YOUR INSTRUCTIONS —
Write the entries below out again exactly; any picture in them stays out.

TASK DATA —
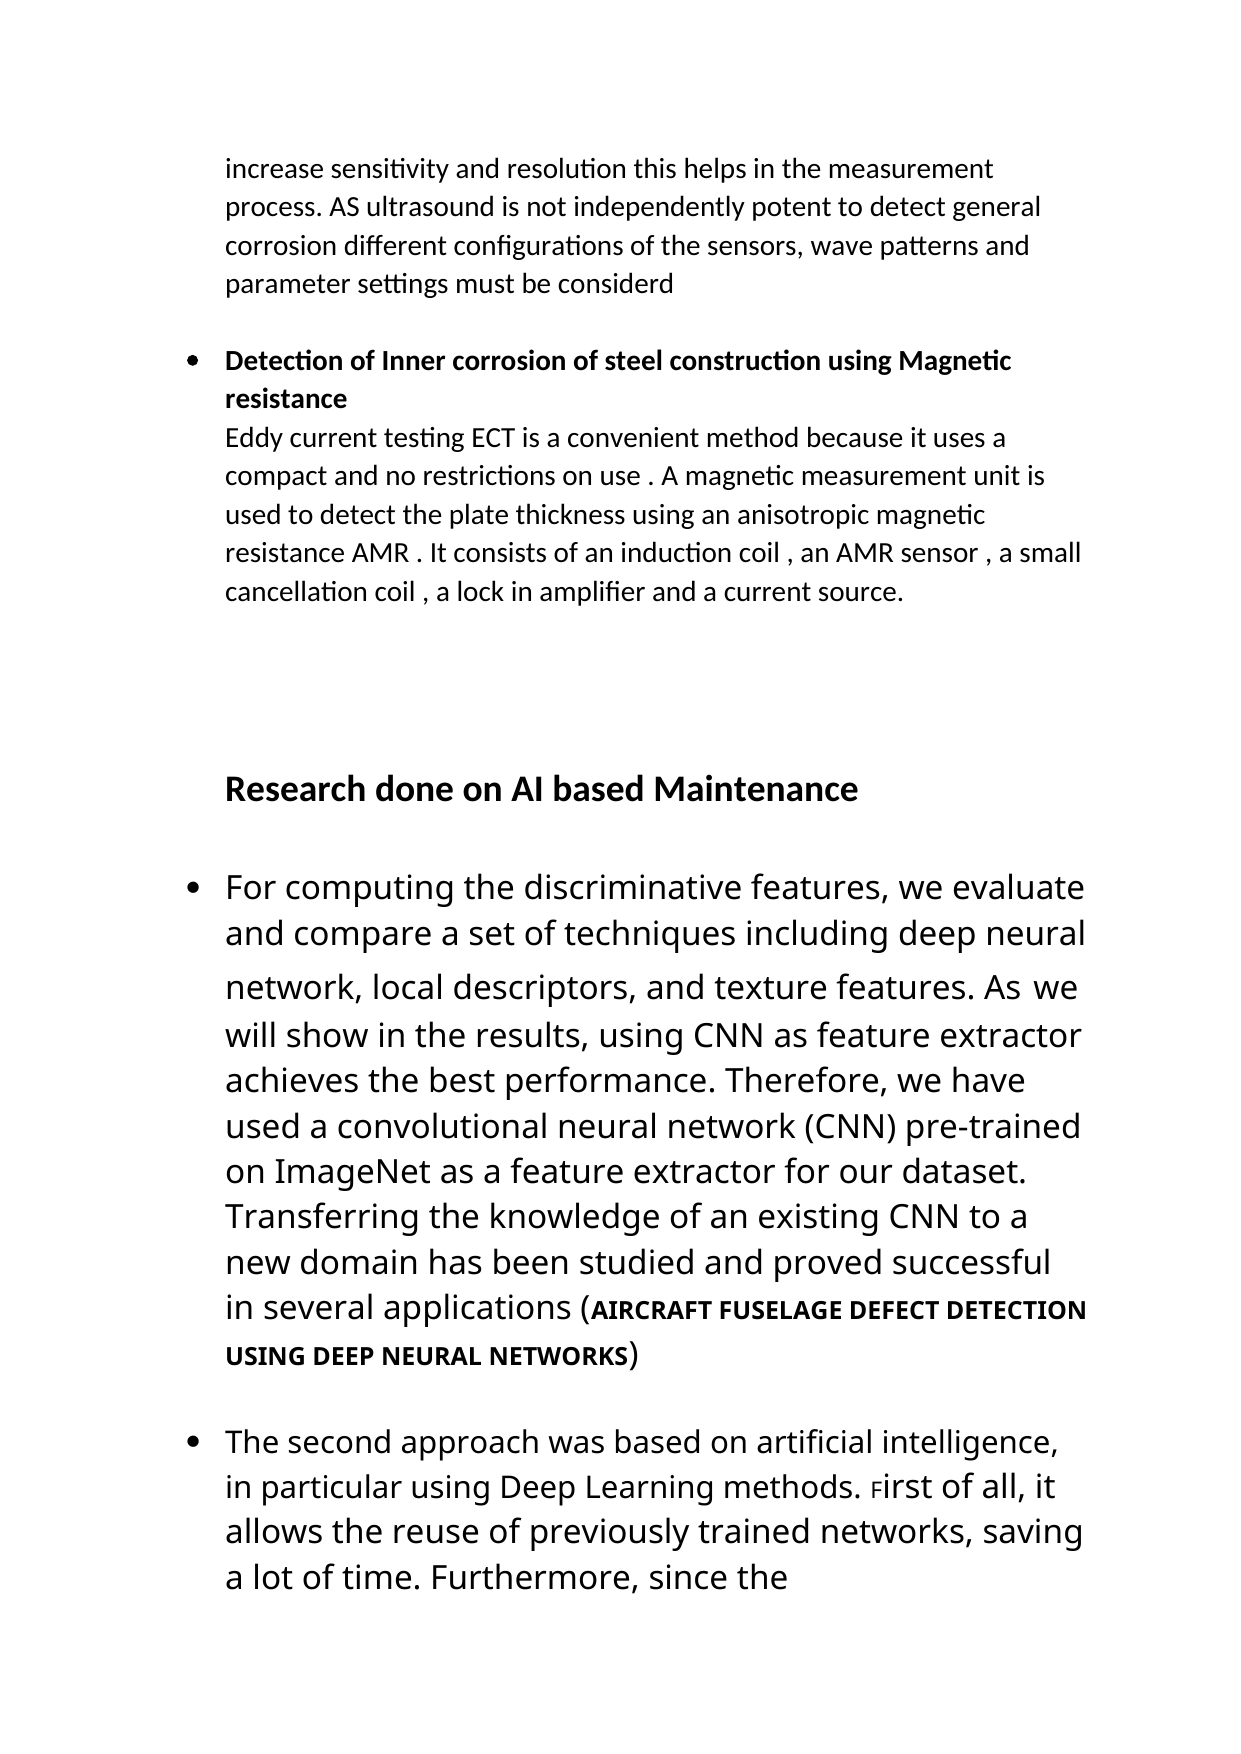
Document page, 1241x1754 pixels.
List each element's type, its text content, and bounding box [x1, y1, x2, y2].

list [187, 1420, 1090, 1599]
list Eddy current testing ECT is a convenient method because it uses a compact and no restrictions on use . A magnetic measurement unit is used to detect the plate thickness using an anisotropic magnetic resistance AMR . It consists of an induction coil , an AMR sensor , a small cancellation coil , a lock in amplifier and a current source. [225, 419, 1090, 608]
list For computing the discriminative features, we evaluate and compare a set of techniques including deep neural network, local descriptors, and texture features. As we will show in the results, using CNN as feature extractor achieves the best performance. Therefore, we have used a convolutional neural network (CNN) pre-trained on ImageNet as a feature extractor for our dataset. Transferring the knowledge of an existing CNN to a new domain has been studied and proved successful in several applications (AIRCRAFT FUSELAGE DEFECT DETECTION USING DEEP NEURAL NETWORKS) [187, 864, 1090, 1375]
list Research done on AI based Maintenance [225, 765, 1090, 811]
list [225, 150, 1090, 301]
list Detection of Inner corrosion of steel construction using Magnetic resistance [187, 342, 1090, 416]
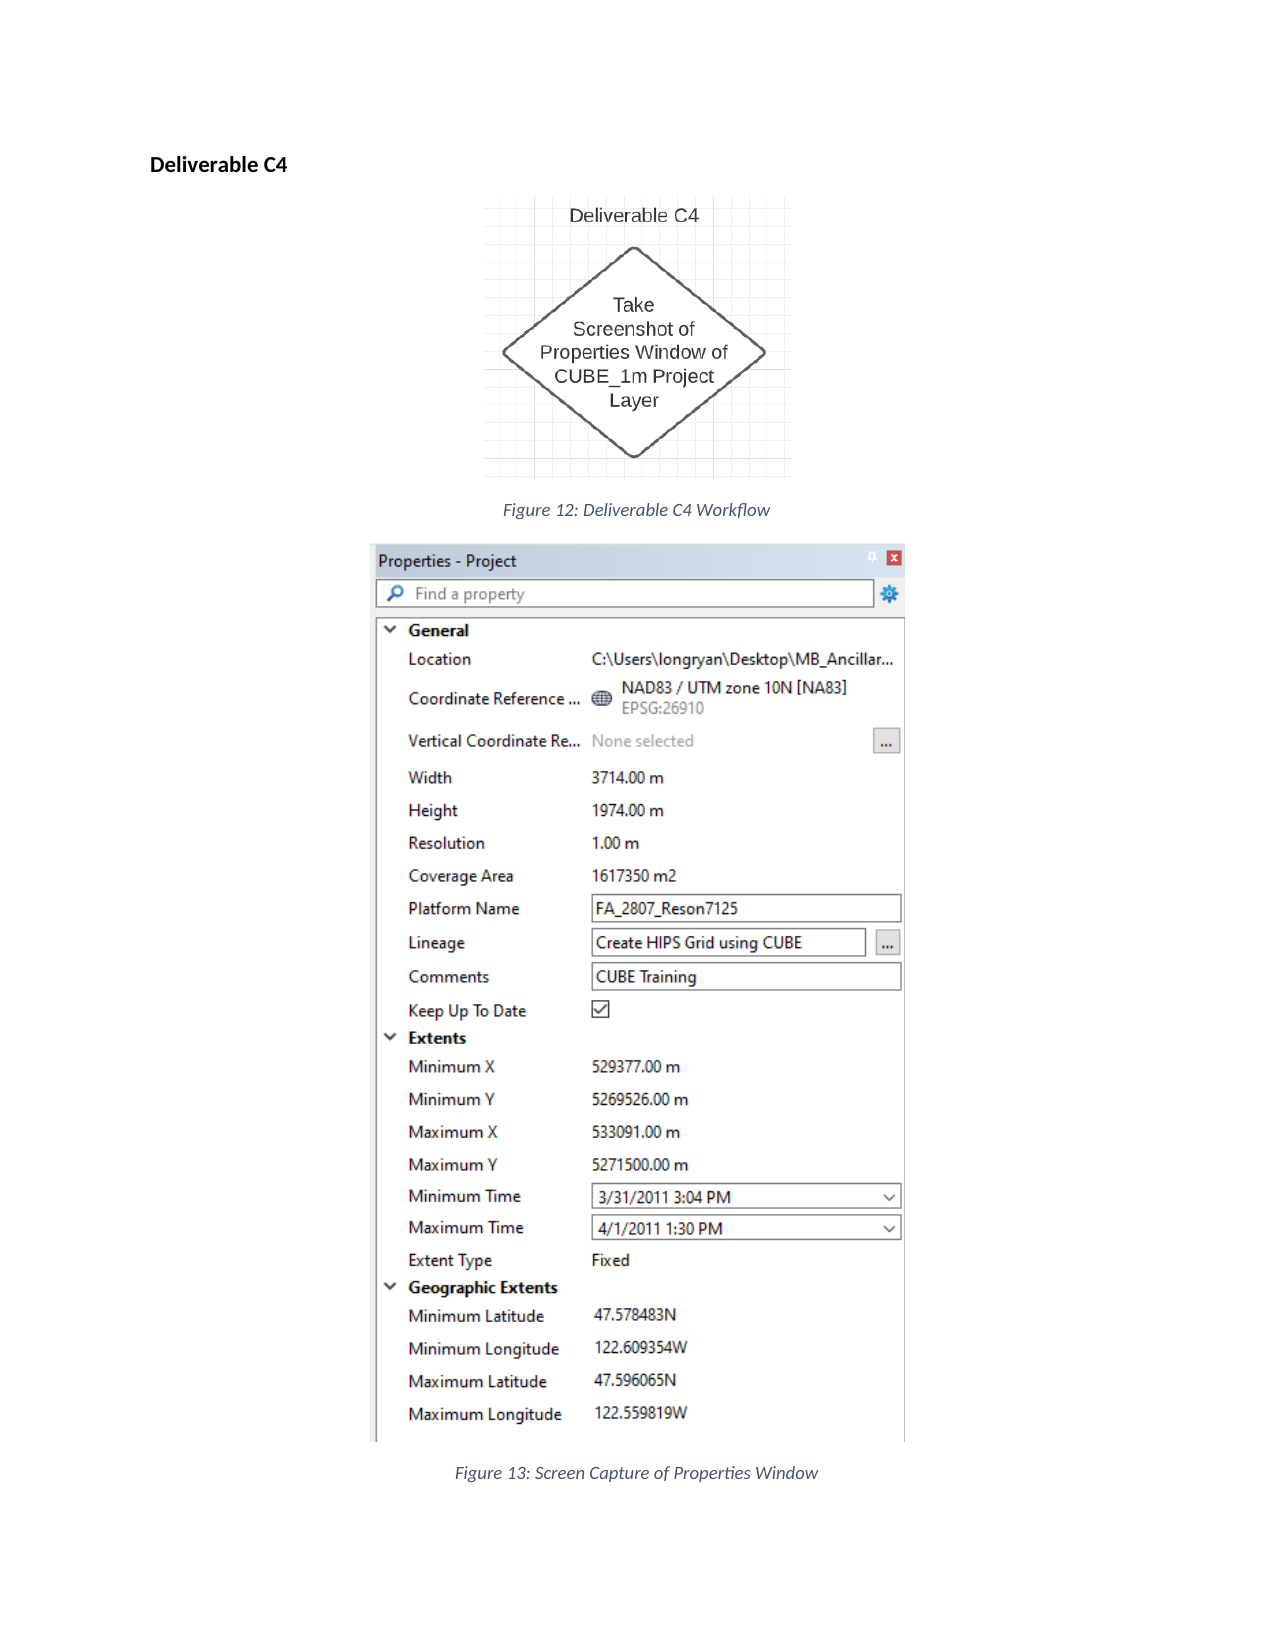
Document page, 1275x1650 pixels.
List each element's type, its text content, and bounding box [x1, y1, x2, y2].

text Figure : Screen Capture of Properties Window [150, 1461, 1125, 1484]
text Figure : Deliverable C4 Workflow [150, 498, 1125, 521]
picture [369, 541, 905, 1442]
text Deliverable C4 [150, 150, 1125, 178]
picture [483, 196, 792, 480]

RESPONSE TO THE TASK —
Document page, 1241x1754 pixels.
List each element's type, its text content, and bounding box [x1, y1, x2, y2].

list [187, 1420, 1090, 1599]
list Eddy current testing ECT is a convenient method because it uses a compact and no restrictions on use . A magnetic measurement unit is used to detect the plate thickness using an anisotropic magnetic resistance AMR . It consists of an induction coil , an AMR sensor , a small cancellation coil , a lock in amplifier and a current source. [225, 419, 1090, 608]
list For computing the discriminative features, we evaluate and compare a set of techniques including deep neural network, local descriptors, and texture features. As we will show in the results, using CNN as feature extractor achieves the best performance. Therefore, we have used a convolutional neural network (CNN) pre-trained on ImageNet as a feature extractor for our dataset. Transferring the knowledge of an existing CNN to a new domain has been studied and proved successful in several applications (AIRCRAFT FUSELAGE DEFECT DETECTION USING DEEP NEURAL NETWORKS) [187, 864, 1090, 1375]
list Research done on AI based Maintenance [225, 765, 1090, 811]
list [225, 150, 1090, 301]
list Detection of Inner corrosion of steel construction using Magnetic resistance [187, 342, 1090, 416]
Document page, 1275x1650 pixels.
List each element's type, its text content, and bounding box [x1, y1, x2, y2].

text Figure : Screen Capture of Properties Window [150, 1461, 1125, 1484]
text Figure : Deliverable C4 Workflow [150, 498, 1125, 521]
picture [369, 541, 905, 1442]
text Deliverable C4 [150, 150, 1125, 178]
picture [483, 196, 792, 480]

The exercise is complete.